La châtellenie de Laffite, dont l’histoire est connue depuis le moyen âge, et qui appartenait au XIVe siècle à la famille de ce nom, avait un vignoble constitué dès 1640. Ses produits trouvaient alors difficilement preneurs à 80 ou 100 livres le tonneau, soit une somme correspondant à 45 francs intrinsèques pour la pièce bordelaise de 225 litres. C’était aussi en ce temps-là le prix des vins de l’Ile-de-France, de l’Orléanais ou des Charentes : ceux de la Bourgogne coûtaient plus cher. Après avoir appartenu au président de Ségur, le Château-Laffite passa aux mains d’un autre magistrat, M. de Pichard, qui fut, au cours de la Révolution, guillotiné à Paris. Acheté en 1793 par une société hollandaise 1200 000 francs, en assignats, le vignoble était revendu en 1821 à un Anglais, M. Samuel Scott, qui le paya un millier, mais cette fois en bonnes espèces. Il passa en 1868, à la barre du tribunal de Paris, entre les mains du baron de Rothschild, auquel il fut adjugé 4 140 000 francs.

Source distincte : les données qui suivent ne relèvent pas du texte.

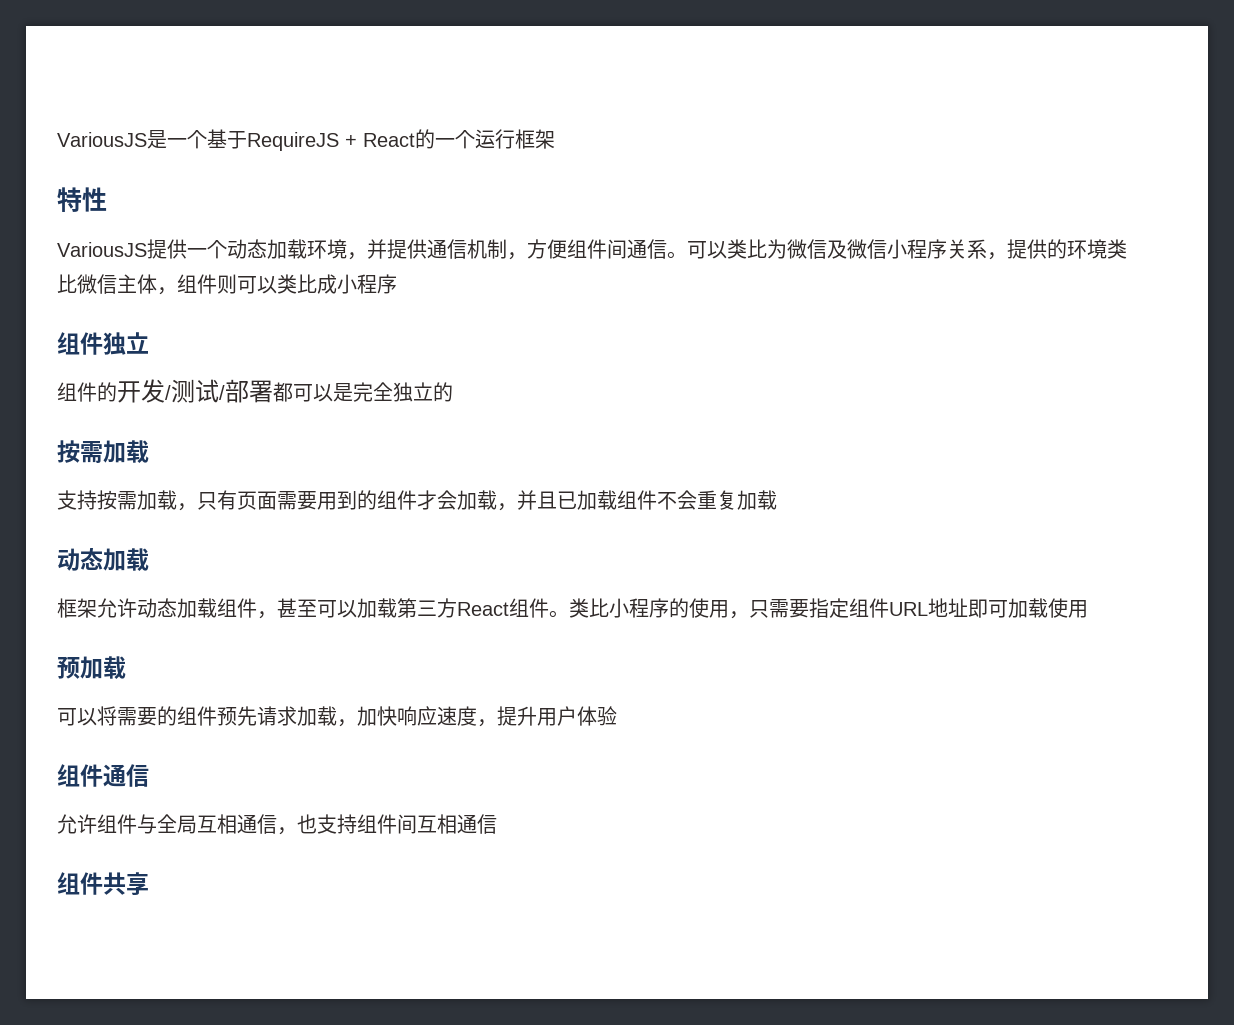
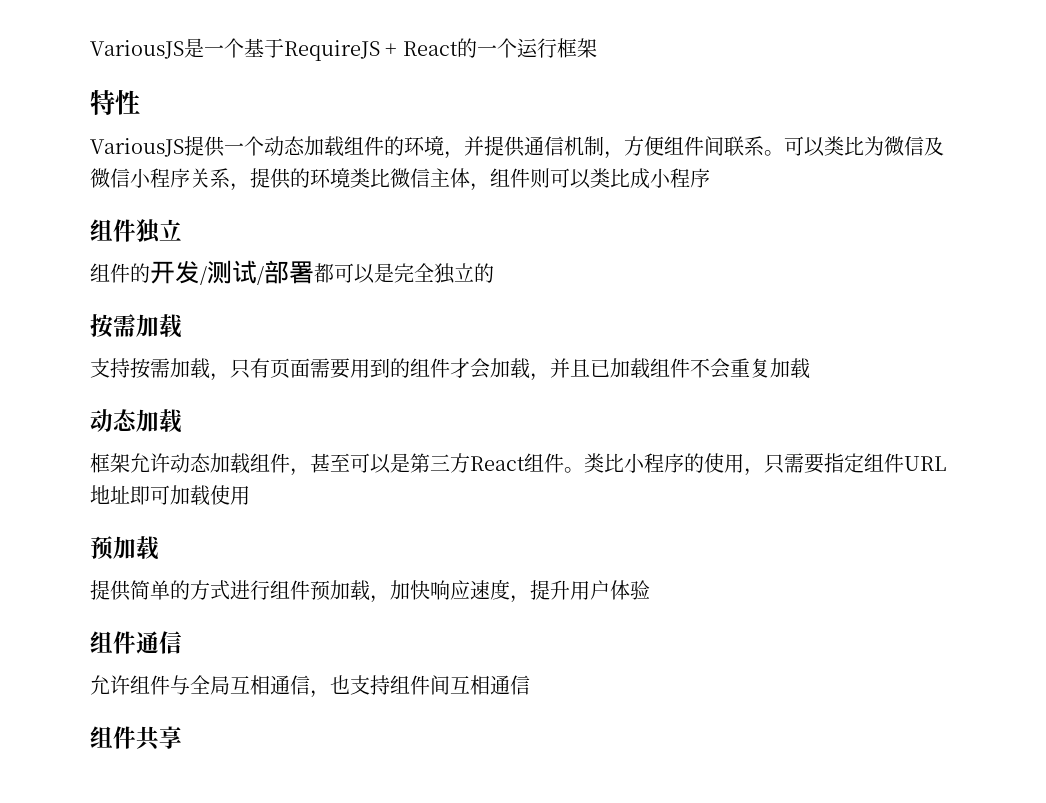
(307, 249) none -> [344,136,404,156] 组件的
[627,239,667,259] 通信 -> [724,136,764,156] 联系
[357,598,397,618] 加载 -> [390,453,410,473] 是
[57,706,297,726] 可以将需要的组件预先请求 -> [90,580,330,601] 提供简单的方式进行组件预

Ce prix élevé, si on le rapproche de l’exiguïté du domaine, qui se compose d’environ 70 hectares, n’a rien d’exceptionnel puisque le Château-Margaux, dont la contenance est de 80 hectares, a été acquis en 1879 pour 5 millions de francs environ, par M. le comte Pillet-Will, du marquis de Las Marismas, qui en était devenu propriétaire en 1838 moyennant 1 300 000 francs. Le revenu de ces propriétés, dont l’hectare revient à 50 ou 60 000 fr., semblerait encore rémunérateur à qui ne s’attacherait à connaître que le produit brut de ces vins « séveux » et bouquetés, dont le tonneau s’est vendu plus de 5 000 francs en 1881 et plus de 6 000 francs en 1868. Même au prix moyen de 3 000 francs le tonneau, soit 750 francs la barrique, que l’on peut regarder cornue exact en tenant compte des mauvaises années, — le vin de 1893 s’est à peine vendu 2 000 francs le tonneau, — un vignoble tel que Château-Margaux ou Château-Laffite, rapporte brut 4 ou 500 000 francs par an, environ 10 pour 100 de sa valeur.